В вагоне пригородного поезда было тесно, жарко, душно, пахло махоркой. Ехали стоя рабочие, жившие в деревнях, ехали в Краснокамск, в Курью, в Молотов на заводы. Иные сидели и дремали. Ехали колхозницы с молоком на рынок. Вошла слепая девушка с белыми, похожими на камни глазами. Она запела. Пела она до того незнакомо, до того прекрасно, видимо пережив в своей душе все слова своей песни, что Лида не верила себе, смотря на рябое лицо слепой, на ее толстые губы, на ее глаза, грубые, словно вставленные камни, не верила себе, как может быть такой голос, такая душа у некрасивой, давно немывшейся девушки, не верила себе, потому что никогда в жизни не слышала ничего прекраснее ее песни.
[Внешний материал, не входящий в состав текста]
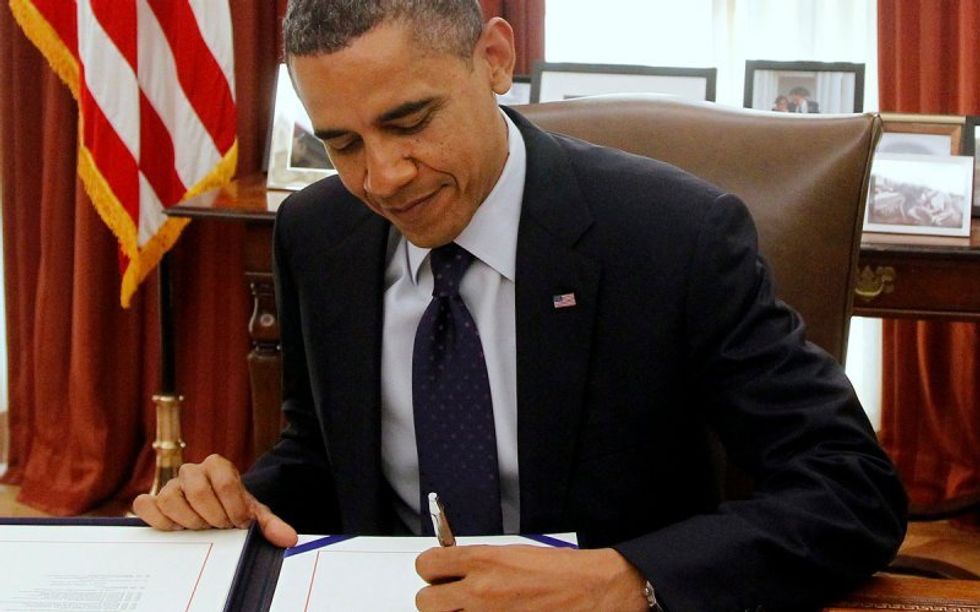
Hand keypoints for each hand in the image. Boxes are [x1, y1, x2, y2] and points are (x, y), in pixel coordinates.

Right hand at [132, 454, 297, 547]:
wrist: (214, 510)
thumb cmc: (233, 509)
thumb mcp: (253, 514)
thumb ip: (270, 524)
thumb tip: (288, 539)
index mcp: (218, 466)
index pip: (225, 482)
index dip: (233, 507)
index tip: (238, 523)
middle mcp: (192, 471)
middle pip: (197, 488)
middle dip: (211, 514)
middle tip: (219, 526)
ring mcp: (171, 485)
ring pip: (170, 497)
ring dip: (187, 519)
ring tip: (200, 528)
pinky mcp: (154, 500)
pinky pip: (145, 505)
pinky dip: (158, 519)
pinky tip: (176, 528)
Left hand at [415, 544, 648, 611]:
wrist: (594, 592)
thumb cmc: (564, 571)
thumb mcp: (516, 554)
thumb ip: (482, 563)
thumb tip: (460, 570)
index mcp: (484, 561)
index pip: (428, 564)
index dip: (432, 569)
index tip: (439, 572)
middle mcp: (480, 591)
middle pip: (425, 601)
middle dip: (436, 599)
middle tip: (452, 597)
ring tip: (472, 610)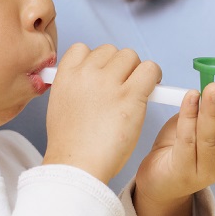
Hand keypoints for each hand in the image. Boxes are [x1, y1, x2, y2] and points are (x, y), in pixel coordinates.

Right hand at [43, 43, 161, 183]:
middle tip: (124, 85)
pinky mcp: (130, 95)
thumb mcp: (61, 106)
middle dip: (119, 66)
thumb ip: (74, 87)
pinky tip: (153, 88)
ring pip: (131, 56)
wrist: (77, 167)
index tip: (104, 74)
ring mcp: (109, 82)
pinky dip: (154, 76)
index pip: (82, 49)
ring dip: (137, 70)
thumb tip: (91, 80)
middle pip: (111, 51)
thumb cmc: (71, 145)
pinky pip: (149, 70)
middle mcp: (86, 73)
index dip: (97, 61)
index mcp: (66, 75)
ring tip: (138, 89)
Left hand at [132, 84, 214, 215]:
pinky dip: (188, 116)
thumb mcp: (201, 126)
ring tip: (212, 90)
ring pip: (209, 139)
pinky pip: (186, 140)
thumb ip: (214, 110)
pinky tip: (191, 98)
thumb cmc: (180, 147)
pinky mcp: (182, 171)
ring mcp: (203, 172)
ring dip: (211, 112)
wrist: (158, 179)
Как ветер, песня сдунула со всех лиц дремоту, равнодушие, усталость и, сдунув усталость, скуку, вдунула в каждую душу сильную мысль и уважение к тому, что было вокруг.

И Лида, смотря на небритые, заросшие колючками лица рабочих, думала о том, что каждое утро они так вот и ездят стоя и, проработав весь день, в душном, набитом людьми вагоне возвращаются домой, чтобы завтра опять ехать на завод в город. Смотря на своих соседей по вагону, Лида думала о песне, которую пела слепая. Слепая, видно, сама сложила эту песню. Песня ее была о войне, об Урале, о высокой рябине. Ветви рябины, война и Урал все чудесно сливалось в этой песне, как сливаются вместе весной ручьи. Думая о песне, Лида думала и о том, что вот эти люди, нескладные, небритые, плохо одетые, с осунувшимися от работы лицами, воюют своим трудом и заботой с промышленностью всей Европы, воюют и победят. И в Лидиной душе нетерпеливо и гордо зашевелилось то, что она скажет сегодня горячо на совещании. Почему даже советские ученые, составляющие учебники, ну, скажем, географию, так подробно пишут о самых маленьких, скажем, немецких или австрийских; или даже португальских городках и ни в одной географии ничего не говорится ни о Краснокамске, ни о Нытве, ни о Курье, а ведь в Курье, в простой уральской деревне, стоят такие заводы, каких нет ни в Португалии, ни в Испании, а может, даже во многих больших немецких городах. И сразу же Лиде стало стыдно этих слов, словно она их уже сказала на совещании, как всегда ей бывало стыдно говорить на многолюдных собраниях, словно она может неожиданно сказать какую-нибудь глупость.